36. The method according to claim 31, wherein said heat treatment step is carried out at 80° C. for 1 hour, or at 70° C. for 2 hours.

37. The method according to claim 31, further comprising the step of modifying the surface of the nanoparticles by covalent binding of at least one of PEG derivatives and drug targeting ligands.

38. The method according to claim 37, wherein said drug targeting ligand is selected from the group consisting of antibodies which recognise tumour-specific proteins, trastuzumab, cetuximab, transferrin and galactose.

39. Nanoparticles for treating resistant tumour cells, said nanoparticles comprising a matrix of at least one protein and at least one active agent embedded in said matrix, wherein said at least one protein is selected from the group consisting of albumin, gelatine, casein and immunoglobulins, and wherein the surface of said nanoparticles comprises a substance selected from the group consisting of polyethylene glycol molecules and drug targeting ligands.

40. The nanoparticles according to claim 39, wherein the active agent is an antineoplastic active agent.

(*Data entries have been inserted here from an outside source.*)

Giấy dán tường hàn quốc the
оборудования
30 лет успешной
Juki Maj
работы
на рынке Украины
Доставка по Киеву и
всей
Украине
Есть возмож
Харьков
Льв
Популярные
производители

41. The nanoparticles according to claim 39, wherein said at least one protein is human serum albumin.

41. The nanoparticles according to claim 39, wherein the active agent is selected from the group consisting of the cytostatic agents, comprising plant cytostatic agents, chemically defined cytostatic agents from the groups of the alkaloids, especially the vinca-alkaloids, the podophyllotoxins, podophyllotoxin derivatives, alkylating agents, especially nitrosoureas, nitrogen mustard analogues, the cytotoxic antibiotics, preferably the anthracyclines, the antimetabolites, especially the folic acid analogues, purine analogues and pyrimidine analogues.

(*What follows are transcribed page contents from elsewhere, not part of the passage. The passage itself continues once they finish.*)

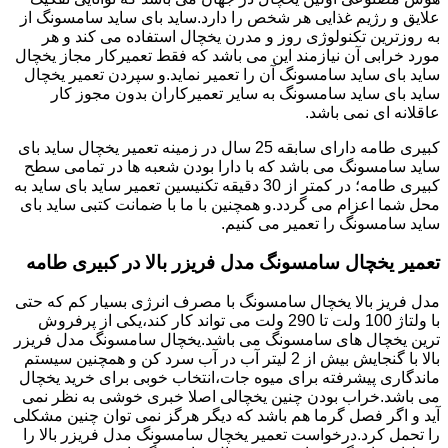
علایق و رژیم غذایی هر شخص را دارد.ساید بای ساید سامسونگ از
به روزترین تکنولوژی روز و مدرن یخچال استفاده می کند و هر
مورد خرابی آن نیازمند این می باشد که فقط تعمیرکار مجاز یخچال
ساید بای ساید سامسونگ آن را تعمیر نماید.و سپردن تعمیر یخچال
ساید بای ساید سامسونگ به سایر تعمیرکاران بدون مجوز کار
عاقلانه ای نمی باشد.
کبیری طامه دارای سابقه 25 سال در زمینه تعمیر یخچال ساید بای
ساید سامسونگ می باشد که با دارا بودن شعبه ها در تمامی سطح
کبیری طامه؛ در کمتر از 30 دقیقه تکنیسین تعمیر ساید بای ساید به
محل شما اعزام می گردد.و همچنین با ما با ضمانت کتبی ساید بای
ساید سامسونگ را تعمیر می کنیم.
تعمیر یخچال سامسونگ مدل فریزر بالا در کبیری طامه
مدل فریز بالا یخچال سامسونگ با مصرف انرژی بسیار کم که حتی
با ولتاژ 100 ولت تا 290 ولت می تواند کار کند،یکی از پرفروش
ترین یخچال های سامسونگ می باشد.یخچال سامسونگ مدل فریزر
بالا با گنجایش بیش از 2 لیتر آب در آب سرد کن و همچنین سیستم
ماندگاری پیشرفته برای میوه جات،انتخاب خوبی برای خرید یخچال
می باشد.خراب بودن چنین یخچالی اصلا خبری خوشی به نظر نمی
آید و اگر فصل گرما هم باشد که دیگر هرگز نمی توان چنین مشکلی
را تحمل کرد.درخواست تعمیر یخچال سامسونگ مدل فریزر بالا را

42. The nanoparticles according to claim 39, wherein the active agent is selected from the group consisting of mistletoe preparations, vinblastine, vincristine, vindesine, vinorelbine, etoposide, teniposide, nimustine, carmustine, lomustine, cyclophosphamide, estramustine, melphalan, ifosfamide, trofosfamide, chlorambucil, bendamustine, dacarbazine, busulfan, procarbazine, treosulfan, temozolomide, thiotepa, daunorubicin, doxorubicin, epirubicin, mitoxantrone, idarubicin, bleomycin, mitomycin, Dactinomycin, methotrexate, fludarabine, cladribine, mercaptopurine, thioguanine, cytarabine, gemcitabine, fluorouracil, capecitabine, paclitaxel, docetaxel, carboplatin, cisplatin and oxaliplatin.

43. The nanoparticles according to claim 40, wherein said antineoplastic active agent is selected from the group consisting of platinum compounds, amsacrine, irinotecan, hydroxycarbamide, pentostatin, porfimer sodium, aldesleukin, tretinoin and asparaginase.

44. The nanoparticles according to claim 39, wherein said polyethylene glycol molecules are monofunctional or bifunctional polyethylene glycol derivatives.

45. The nanoparticles according to claim 39, wherein said drug targeting ligands are selected from the group consisting of trastuzumab, cetuximab, antibodies recognising tumour-specific proteins, transferrin and galactose.

46. The nanoparticles according to claim 39, wherein said nanoparticles have a size in the range of 100 to 600 nm

47. The nanoparticles according to claim 46, wherein said nanoparticles have a size in the range of 100 to 400 nm.

48. The nanoparticles according to claim 47, wherein said nanoparticles have a size in the range of 100 to 200 nm.